The simplest way to explain the Christoffel symbol is to look at them in flat space. Normally, the laplacian of a scalar in three flat dimensions is:
$$\nabla^{a}\nabla_{a}\phi = \frac{\partial^{2}\phi}{\partial x^{2}}+\frac{\partial^{2}\phi}{\partial y^{2}}+\frac{\partial^{2}\phi}{\partial z^{2}}$$
But, that isn't the case if I switch from the $(x,y,z)$ coordinate system to cylindrical coordinates $(r,\theta,z)$. Now, the laplacian becomes:
$$\nabla^{a}\nabla_{a}\phi=\frac{\partial^{2}\phi}{\partial r^{2}}+\frac{1}{r^{2}}\left(\frac{\partial^{2}\phi}{\partial \theta^{2}}\right)+\frac{\partial^{2}\phi}{\partial z^{2}}-\frac{1}{r}\left(\frac{\partial\phi}{\partial r}\right)$$
The most important thing to note is the last term above--you now have not only second derivatives of $\phi$, but you also now have a term involving a first derivative of $\phi$. This is precisely what a Christoffel symbol does. In general, the Laplacian operator is:
$$\nabla_{a}\nabla^{a}\phi = g^{ab}\partial_{a}\partial_{b}\phi - g^{ab}\Gamma_{ab}{}^{c}\partial_{c}\phi$$
In the case of cylindrical coordinates, what the extra term does is encode the fact that the coordinate system isn't homogenous into the derivative operator--surfaces at constant $r$ are much larger far from the origin than they are close to the origin. In the case of a curved space(time), what the Christoffel symbols do is explain the inhomogenities/curvature/whatever of the space(time) itself.
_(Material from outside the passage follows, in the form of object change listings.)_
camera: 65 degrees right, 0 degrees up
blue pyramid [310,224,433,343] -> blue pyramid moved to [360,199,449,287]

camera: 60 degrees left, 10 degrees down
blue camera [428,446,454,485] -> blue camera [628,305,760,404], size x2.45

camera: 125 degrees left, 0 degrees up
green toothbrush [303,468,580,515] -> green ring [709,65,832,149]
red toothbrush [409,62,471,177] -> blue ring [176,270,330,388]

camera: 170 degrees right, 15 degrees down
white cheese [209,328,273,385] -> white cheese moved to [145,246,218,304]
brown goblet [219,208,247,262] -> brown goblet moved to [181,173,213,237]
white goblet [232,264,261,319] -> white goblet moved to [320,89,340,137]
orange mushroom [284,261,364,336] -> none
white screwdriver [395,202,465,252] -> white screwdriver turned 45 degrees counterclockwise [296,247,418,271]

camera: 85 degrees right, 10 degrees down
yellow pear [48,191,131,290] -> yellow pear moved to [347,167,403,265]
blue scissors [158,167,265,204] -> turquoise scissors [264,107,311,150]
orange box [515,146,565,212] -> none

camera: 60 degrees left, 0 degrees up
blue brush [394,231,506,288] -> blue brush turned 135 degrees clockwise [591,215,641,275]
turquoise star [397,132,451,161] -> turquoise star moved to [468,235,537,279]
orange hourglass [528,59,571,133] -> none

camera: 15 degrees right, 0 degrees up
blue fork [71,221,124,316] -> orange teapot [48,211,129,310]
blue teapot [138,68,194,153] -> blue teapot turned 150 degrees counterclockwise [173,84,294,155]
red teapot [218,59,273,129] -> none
As far as the curvature tensors--they are contractions of each other. The Riemann tensor is simply an anticommutator of derivative operators--$R_{abc}{}^{d}\omega_{d} \equiv \nabla_{a}\nabla_{b}\omega_{c} - \nabla_{b}\nabla_{a} \omega_{c}$. It measures how parallel translation of a vector/one-form differs if you go in direction 1 and then direction 2 or in the opposite order. The Riemann tensor is an unwieldy thing to work with, however, having four indices. It turns out that it is antisymmetric on the first two and last two indices, however, so there is in fact only a single contraction (contraction=multiply by the metric tensor and sum over all indices) one can make on it, $g^{ab}R_{acbd}=R_{cd}$, and this defines the Ricci tensor. The Ricci scalar is just a further contraction of this, $R=g^{ab}R_{ab}$.
Now, due to Special Relativity, Einstein already knew that matter had to be represented by a two-index tensor that combined the pressures, currents, and densities of the matter distribution. This matter distribution, if physically meaningful, should also satisfy a continuity equation: $\nabla_{a}T^{ab}=0$, which basically says that matter is neither created nor destroyed in the distribution, and that the time rate of change in a current is the gradient of pressure. When Einstein was writing his field equations down, he wanted some quantity created from the metric tensor that also satisfied this (call it $G^{ab}$) to set equal to $T^{ab}$. But this means that $\nabla_{a}G^{ab} =0$. It turns out that there is only one such combination of terms involving first and second derivatives of the metric tensor: $R_{ab} - \frac{1}{2}Rg_{ab} + \Lambda g_{ab}$, where $\Lambda$ is an arbitrary constant. So, this is what Einstein picked for his field equation.
Now, $R_{ab}$ has the same number of indicies as the stress-energy tensor. So, a hand-wavey way of looking at what $R_{ab}$ means is to say that it tells you the "part of the curvature" that derives from the presence of matter. Where does this leave the remaining components of $R_{abc}{}^{d}$ on which $R_{ab}$ does not depend? Well, the simplest way (not COMPLETELY correct, but simplest) is to call these the parts of the curvature derived from the dynamics of the gravitational field itself--an empty spacetime containing only gravitational radiation, for example, will satisfy $R_{ab}=0$ but will also have $R_{abc}{}^{d}\neq 0$. Same for a spacetime containing only a black hole. These extra components of $R_{abc}{}^{d}$ give you the information about the gravitational dynamics of the spacetime, independent of what matter the spacetime contains.
This is getting long, so I'll leave this at that.